Each line below that includes the word "with" adds one to the count; give that count and nothing else.

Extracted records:
======
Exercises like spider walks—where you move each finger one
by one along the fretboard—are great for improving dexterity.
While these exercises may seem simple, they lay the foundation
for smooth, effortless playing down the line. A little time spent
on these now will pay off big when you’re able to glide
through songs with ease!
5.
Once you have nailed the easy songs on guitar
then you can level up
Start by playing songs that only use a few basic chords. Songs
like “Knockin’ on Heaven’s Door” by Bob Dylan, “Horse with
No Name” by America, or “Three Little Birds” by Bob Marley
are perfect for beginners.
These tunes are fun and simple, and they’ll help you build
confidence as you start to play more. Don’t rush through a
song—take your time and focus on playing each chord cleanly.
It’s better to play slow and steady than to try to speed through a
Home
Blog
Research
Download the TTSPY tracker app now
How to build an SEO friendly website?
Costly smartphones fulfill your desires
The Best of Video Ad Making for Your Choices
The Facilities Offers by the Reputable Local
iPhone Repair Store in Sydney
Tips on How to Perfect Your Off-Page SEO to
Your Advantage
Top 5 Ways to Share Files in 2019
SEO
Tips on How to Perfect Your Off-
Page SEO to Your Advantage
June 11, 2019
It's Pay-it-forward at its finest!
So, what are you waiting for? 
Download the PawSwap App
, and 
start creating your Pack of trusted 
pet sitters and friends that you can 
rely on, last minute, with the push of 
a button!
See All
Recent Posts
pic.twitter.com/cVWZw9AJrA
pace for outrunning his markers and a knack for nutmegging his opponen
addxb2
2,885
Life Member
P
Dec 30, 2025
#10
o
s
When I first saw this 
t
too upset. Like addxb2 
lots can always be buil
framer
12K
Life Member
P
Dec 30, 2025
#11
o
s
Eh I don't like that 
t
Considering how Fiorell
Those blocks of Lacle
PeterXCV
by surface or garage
======
● **Written response**: 3